Around two weeks later, the vulnerabilities were fixed. I also received a thank you email directly from the platform. No bug bounty program, no CVE, just a thank you, but that was enough.
The point was never the recognition. The point was that 200,000+ students’ data was no longer sitting there waiting to be scraped.
If you ever find something similar: don’t publish immediately, and think about who in your circle might have a direct line to the affected team. It’s the fastest and cleanest way to get it fixed.
Lessons for devs
Everything I found comes down to one fundamental mistake: the system confused authentication with authorization.
Authentication answers “who are you?”. Authorization answers “are you allowed to do this?”. sBID implemented the first and completely skipped the second.

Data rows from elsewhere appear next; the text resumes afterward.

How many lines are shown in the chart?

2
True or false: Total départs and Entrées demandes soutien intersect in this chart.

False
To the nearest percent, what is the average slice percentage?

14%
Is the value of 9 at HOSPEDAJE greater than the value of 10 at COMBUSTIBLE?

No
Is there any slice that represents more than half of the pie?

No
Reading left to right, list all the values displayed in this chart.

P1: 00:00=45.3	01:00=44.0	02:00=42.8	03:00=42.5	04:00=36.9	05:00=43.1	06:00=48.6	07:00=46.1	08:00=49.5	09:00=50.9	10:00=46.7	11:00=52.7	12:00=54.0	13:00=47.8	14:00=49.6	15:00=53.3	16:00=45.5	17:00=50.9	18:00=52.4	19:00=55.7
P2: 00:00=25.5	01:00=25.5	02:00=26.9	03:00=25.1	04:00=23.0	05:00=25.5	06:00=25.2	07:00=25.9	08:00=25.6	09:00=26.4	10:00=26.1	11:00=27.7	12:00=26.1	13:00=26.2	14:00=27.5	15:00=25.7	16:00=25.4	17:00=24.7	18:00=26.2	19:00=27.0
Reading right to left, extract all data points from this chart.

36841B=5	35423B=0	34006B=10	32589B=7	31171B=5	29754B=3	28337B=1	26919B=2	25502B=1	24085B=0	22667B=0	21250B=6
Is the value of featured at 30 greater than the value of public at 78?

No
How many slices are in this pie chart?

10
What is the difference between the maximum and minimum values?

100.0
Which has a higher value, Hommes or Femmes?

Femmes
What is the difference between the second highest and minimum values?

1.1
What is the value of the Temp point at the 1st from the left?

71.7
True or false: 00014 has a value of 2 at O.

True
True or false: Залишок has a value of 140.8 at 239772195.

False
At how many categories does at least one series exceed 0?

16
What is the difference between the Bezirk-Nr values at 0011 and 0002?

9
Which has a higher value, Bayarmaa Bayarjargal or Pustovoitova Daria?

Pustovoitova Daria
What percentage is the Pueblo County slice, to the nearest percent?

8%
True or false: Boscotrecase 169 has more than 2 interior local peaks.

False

The fix is conceptually simple:
# What sBID was doing
if user.is_authenticated():
return get_student_data(student_id)
# What it should have been doing
if user.is_authenticated():
if (user.is_tutor_of(student_id) or
user.is_same_student(student_id) or
user.is_admin()):
return get_student_data(student_id)
else:
raise UnauthorizedException("Access denied")Beyond that, a few things would have stopped or significantly slowed down the full ATO chain:
Use non-sequential IDs. UUIDs make enumeration practically impossible. Sequential integers are an open invitation to scrape your entire database.
Expire your reset tokens. A reset token that never expires and can be reused indefinitely is not a token, it’s a permanent backdoor. 15 minutes, single use, invalidated on consumption.
Require authentication for password reset requests. Or at minimum, implement rate limiting. The renewPass endpoint accepted unauthenticated requests with no throttling whatsoever.
Store reset tokens out of band. Sending reset links through the platform’s own internal messaging system — which was itself vulnerable to IDOR — created a direct path from “read someone’s messages” to “own their account”.
None of these are exotic security measures. They’re basics. But skipping all of them at once, in a system handling the personal data of hundreds of thousands of students, turned a bad day into a critical incident.